I am not much into physics and this is just a guess but I think there is something to it. Sometimes we are in a situation in life where all we can do is get ourselves out of a mess on our own. Surely there are always options of support.
If we had support in the form of somebody believing in us or generally emotionally supporting us it gets relatively easy to move on. But what for the situations when there is no such support and in fact emotional neglect as in dysfunctional families which increases a depressive state. My guess is that It may appear as if we have to do it on our own but I think we do have another form of energy as our fuel. You could name it reverse support.
And I think that it is equal to the energy of support. It just needs to be worked with cause otherwise it has a negative effect by causing low belief in oneself and such things. So one would remind oneself of the situations of negative support and then transfer the energy to something like anger.

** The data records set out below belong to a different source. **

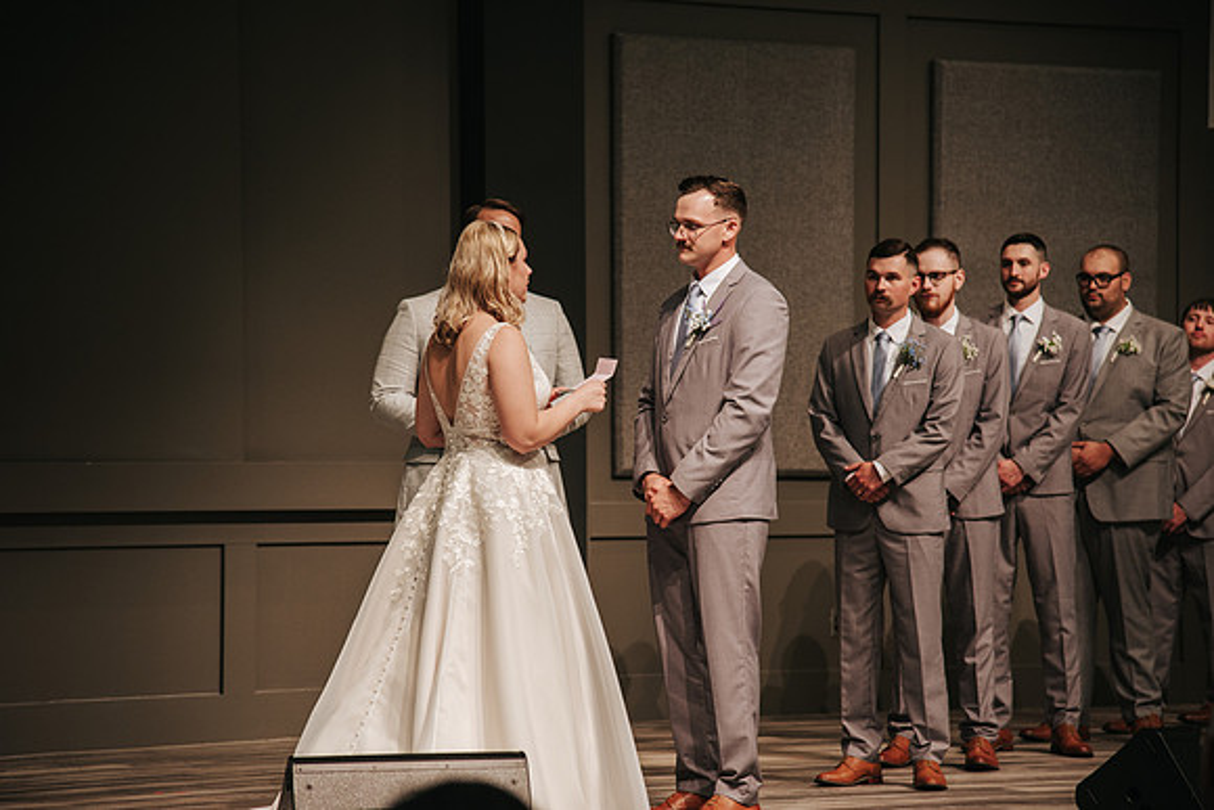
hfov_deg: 16.9
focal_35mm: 121
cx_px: 607
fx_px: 4075
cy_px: 405
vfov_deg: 11.4
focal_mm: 120
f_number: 4
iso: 1000
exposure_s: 1/200
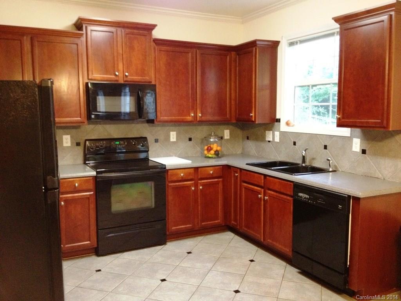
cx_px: 200
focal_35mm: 35
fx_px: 405
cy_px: 150
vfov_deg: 40.7
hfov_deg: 52.6
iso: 400
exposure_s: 1/20
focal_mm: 4.28
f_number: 2.4
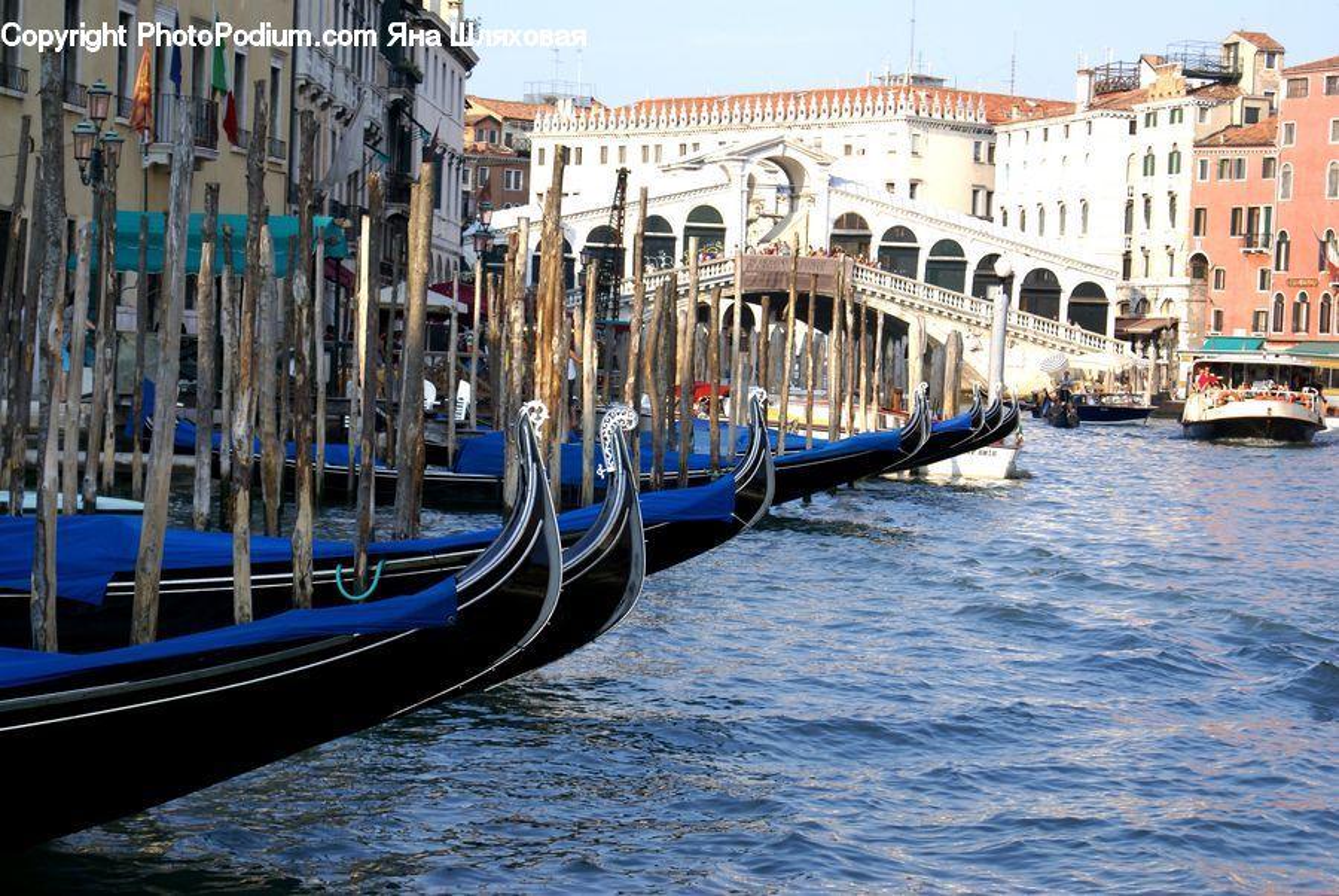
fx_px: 3351
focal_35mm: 90
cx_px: 670
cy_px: 448
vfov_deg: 15.2
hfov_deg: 22.6
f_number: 7.1
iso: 100
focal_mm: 60
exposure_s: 1/250
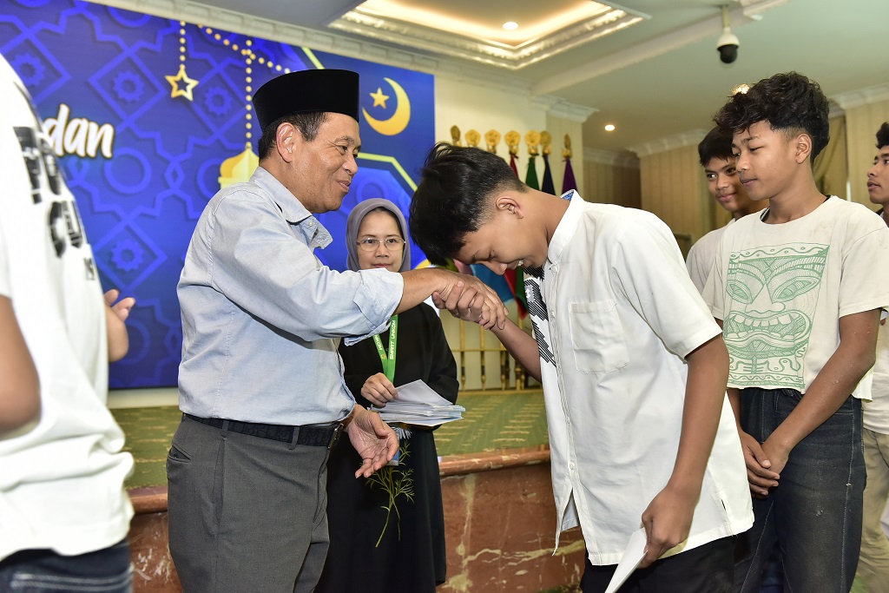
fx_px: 864
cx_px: 444
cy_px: 296
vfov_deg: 37.9
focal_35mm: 35
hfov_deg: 54.4
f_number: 5
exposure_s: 1/100
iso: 1250
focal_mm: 35
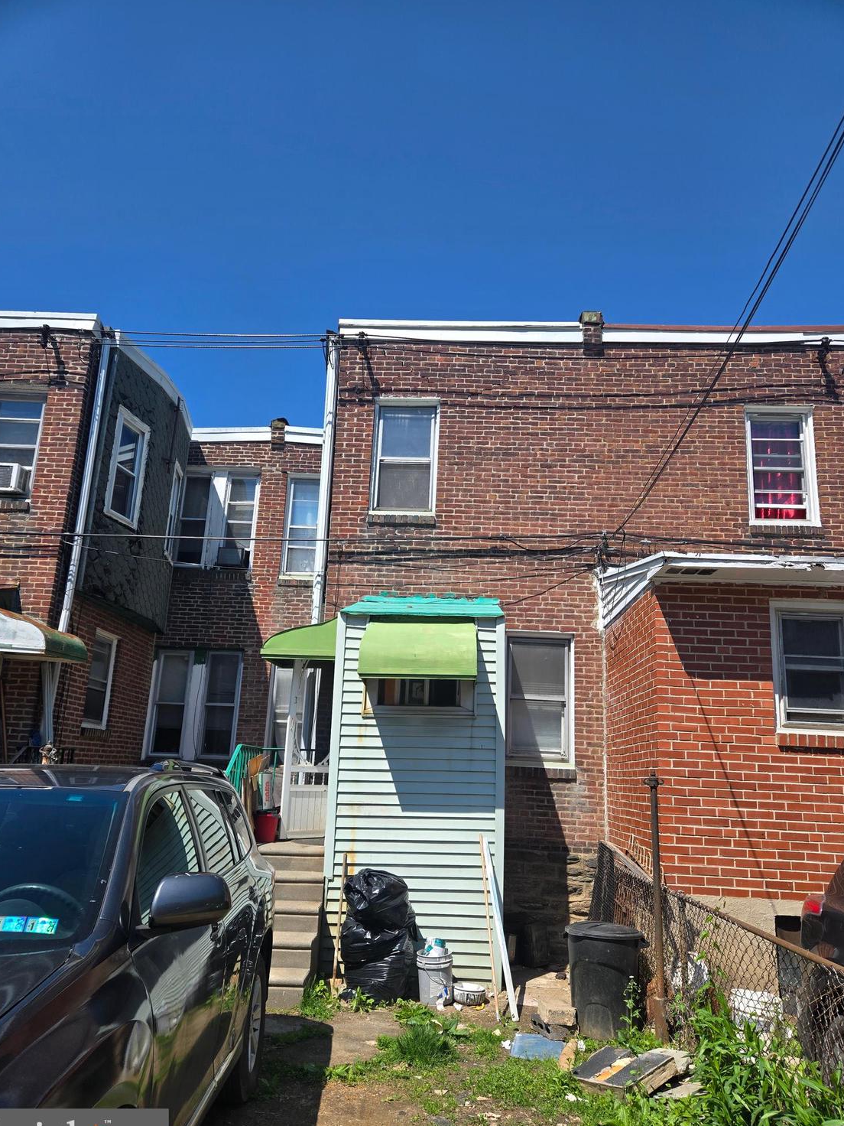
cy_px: 584
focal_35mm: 24
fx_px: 780
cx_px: 418
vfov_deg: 71.6
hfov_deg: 56.8
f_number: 1.8
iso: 40
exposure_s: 1/2921
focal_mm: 5.4
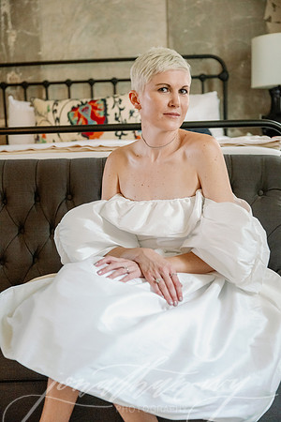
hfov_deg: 29.2
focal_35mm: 46
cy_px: 211
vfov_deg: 42.7
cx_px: 140
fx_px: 539
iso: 4000
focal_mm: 46
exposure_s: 1/200
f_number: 2.8
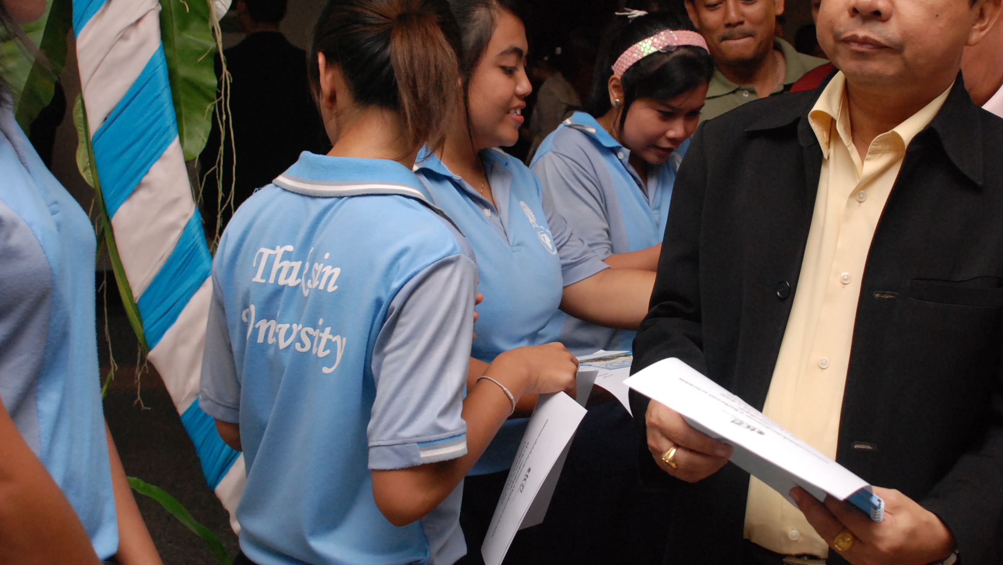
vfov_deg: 21.4
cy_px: 236
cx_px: 628
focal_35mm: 56
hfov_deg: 37.0
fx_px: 1489
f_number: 5.6
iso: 1000
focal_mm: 28
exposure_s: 1/125
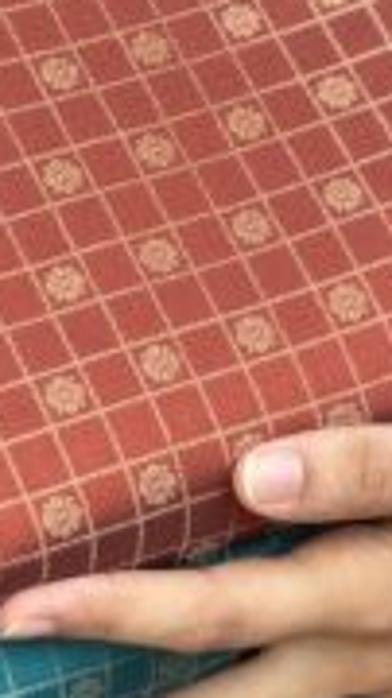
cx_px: 12
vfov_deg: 6.7
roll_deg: -2.4
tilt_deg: -25.9
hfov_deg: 3.8
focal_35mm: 323
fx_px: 5980
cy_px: 142
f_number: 2.8
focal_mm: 16.89
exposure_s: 1/121
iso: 100
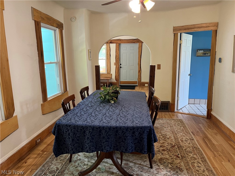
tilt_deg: -10.1
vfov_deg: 53.1
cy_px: 88
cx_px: 118
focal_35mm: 26
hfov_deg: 67.3
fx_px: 177
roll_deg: +0.4
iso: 160
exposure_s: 1/60
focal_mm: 5.1
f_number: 1.6
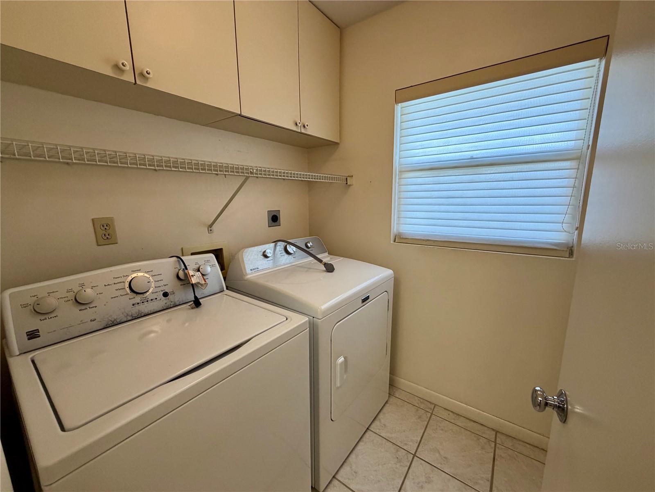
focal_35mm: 14
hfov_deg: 102.1
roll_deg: +1.2
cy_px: 246
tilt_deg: -10.1
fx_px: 265
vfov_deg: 85.7
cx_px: 328
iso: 200
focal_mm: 2.22
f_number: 2.2
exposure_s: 1/120
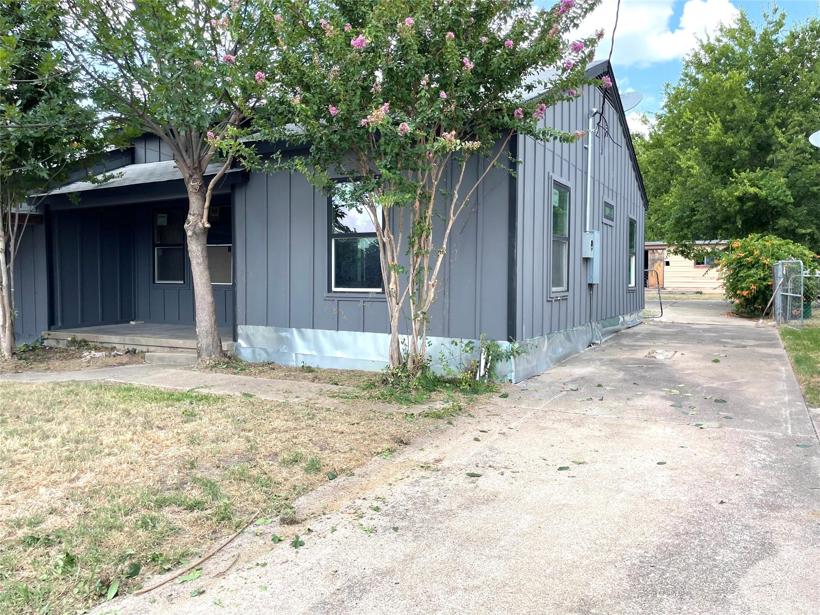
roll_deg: -0.1
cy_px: 308
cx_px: 410
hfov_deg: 67.3
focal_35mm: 26
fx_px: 616
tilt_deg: -2.2
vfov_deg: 53.1
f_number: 1.6
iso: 32
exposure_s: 1/749
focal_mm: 4.2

My overall point is that it can be discouraging to think one would have to do things on your own but the insight that the energy is pretty much the same, even though it takes a different form and different emotions, may help to use this energy properly.
I also think that it is not just anger but also will lead to selflove and selfcare and most importantly to overcome an undermined selfimage. Again I think the main reason for depression in such situations stems from the perception of being lost and having to do things by yourself especially if you compare to other people who may have more support.
So physically the energy of support equals the energy of neglect and where there is energy from outside there is support from outside, just in a different and surely not in straight forward way. I don’t mean to say it was equally easy but there seems to be a way to use that other form of energy as a fuel and overcome the feeling of no support and by that reach a point where you can easier connect to getting support. Accepting the situation seems to be the hardest part but I think there is a lot of light in these circumstances.
Another thing that makes things harder is when the effects of undermining, feeling unloved manifested in our lives in whatever way and by focussing on that it creates a circle. It is a thin line between not ignoring your feelings and protecting yourself from getting sucked up by it.